I suspect that a fairly sizeable majority of people - from both sides of the fence - didn't know that the Union flag flew all the year round over Belfast City Hall. It's probably the sort of thing that most unionists never gave all that much thought to: the sort of below-the-radar, unspoken stuff that wouldn't usually gives them much cause for concern.
Until, that is, someone tells them that there's a plan to either prevent the flying of the flag altogether, or limit it to a very specific number of days: a plan, moreover, that's been hatched by Sinn Fein. And then the hackles of both big-U and small-U unionism tend to rise.
Now then, whatever your view of Alliance's 'compromise' solution of reducing flag flying to designated days, they took a public decision, defended it in public and voted for it in public. There was, of course, an electoral calculation at the root of their decision: as there is at the root of most political decisions. They have been making progress in both south and east Belfast and reckoned that their 'compromise' solution would play well with both 'soft' unionists and nationalists.
The UUP and DUP also made a calculation - based on the expectation that they were probably going to be out voted at Council. The DUP wants to recapture Peter Robinson's Parliamentary seat and the UUP wants to protect Michael Copeland and Michael McGimpsey's Assembly seats, plus a number of vulnerable council seats. So, they jointly produced and distributed 40,000 leaflets which, using the most benign interpretation, suggested that Alliance could not be trusted to protect and promote both unionism and symbols of the UK.
But you cannot carry out that sort of hyping-it-up operation and then feign surprise if other elements - shadowy, violent and undemocratic - plan their own responses by way of FaceBook and Twitter. Sammy Wilson accused Alliance of opening a Pandora's Box by seeming to side with Sinn Fein, but so too did the UUP and DUP when it distributed those leaflets. Some 'loyalists' were saying that they had no choice but to resort to protests of this nature, but that's exactly the sort of argument that Sinn Fein and the IRA used to trot out to justify their assorted protests and violence.
Unionists are a minority - albeit a slim one - on the Council. Yet electoral evidence would suggest that their minority status is largely attributable to the fact that growing numbers of people from a unionist/pro-Union background are not voting for them. Indeed, the UUP has been reduced to just three seats, having lost a number to Alliance. So the proper response, the truly democratic response to what happened on Monday night, would be for the unionist parties, singly or collectively, to orchestrate an electoral/propaganda campaign which delivers more seats for them.
Instead, the activities of the last few days have allowed Sinn Fein to claim some sort of moral high ground after backing the 'compromise' solution, while Alliance looks like it is being bullied by a mob mentality egged on by UUP/DUP leaflets. At one level I think Alliance has been damaged by how it voted on Monday, but I'm pretty sure that what has happened since then means that neither the DUP nor UUP will reap electoral dividends.

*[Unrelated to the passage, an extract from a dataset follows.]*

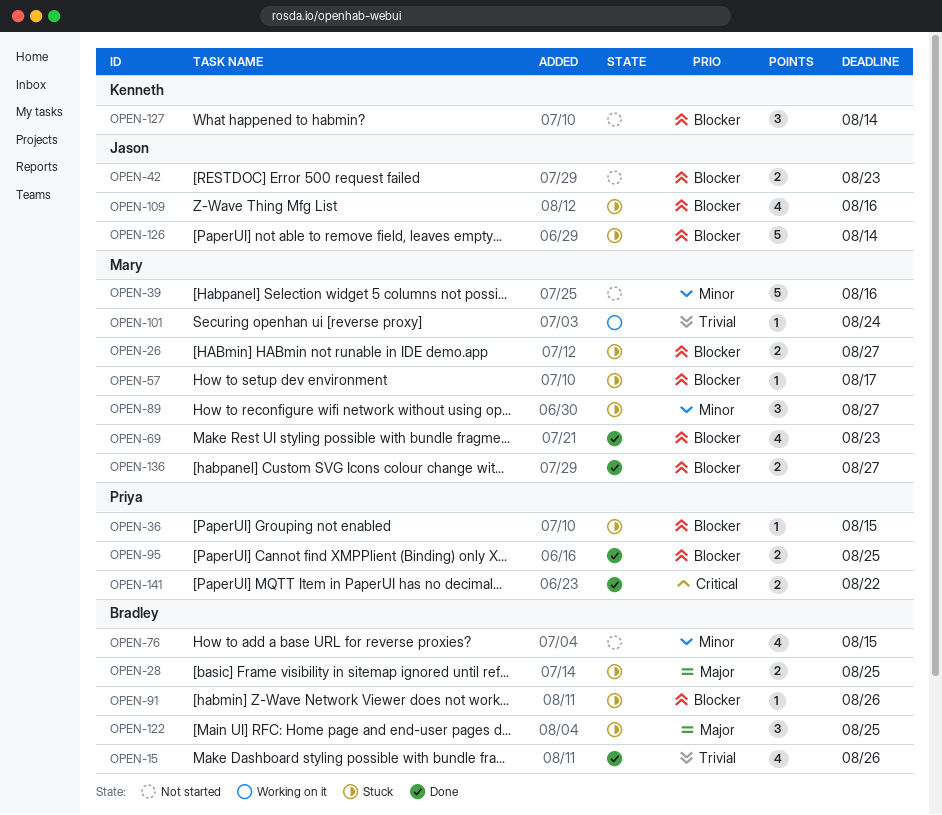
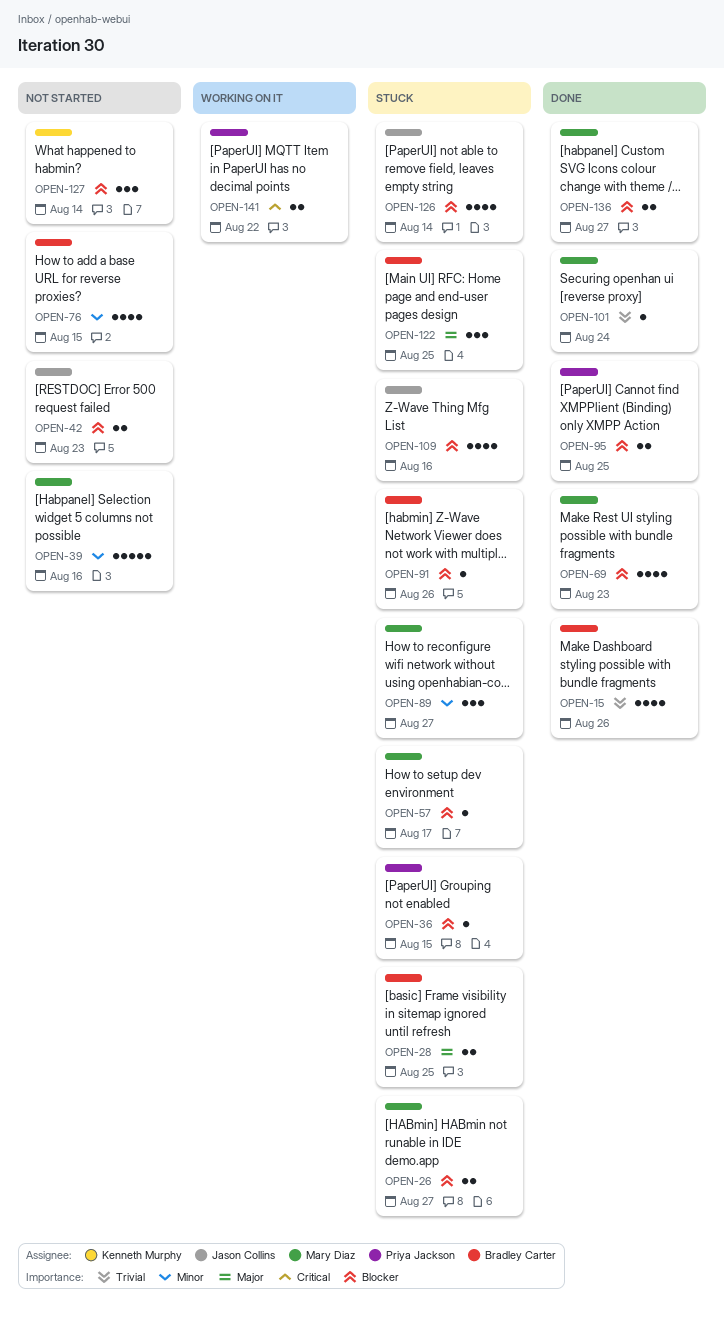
OPEN-101, status: Working on it -> Done
OPEN-126, estimate: 5 -> 4
OPEN-141, status: Done -> Working on it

And the irony, it should be noted, is that the designated days 'compromise' isn't really a solution at all. Yes, the parties may have agreed to designated-day flying on Parliament Buildings, but no-one is suggesting that the compromise has led to any additional harmony or cooperation between the power blocs up there.
The bigger questions are these: why, at both Assembly and council level, are both sides still fixated with the past and with symbols; and wouldn't it really be better for everyone and for cross-community relations if they prioritised a socio/economic agenda to cope with the ongoing austerity and recession? In other words, instead of constantly building elephant traps for each other (and the DUP has already said it wants to revisit flag flying at the Assembly), why don't they try and shore up common ground and common interests?
Yet the flags issue, like the murder of David Black, the Jim Wells/Mary McArdle row and the naming of a playground in memory of a terrorist, suggests that we are still at that point in the peace process when a scratching of the surface - intended or otherwise - pushes people very quickly towards their respective corners. Indeed, that's probably why it has proved so difficult to agree on a 'shared future' strategy: because most of the parties, along with their supporters, don't have enough in common to create the structures required for genuine, credible sharing.
What the past week has graphically demonstrated - if it even needed demonstrated - is just how fragile and finely balanced relationships between all of us (not just the parties, either) remain. What worries me most, though, is that I detect no hard evidence that either side knows how to make the necessary breakthroughs. The compromises which tend to be opted for are, in reality, just more stalemates.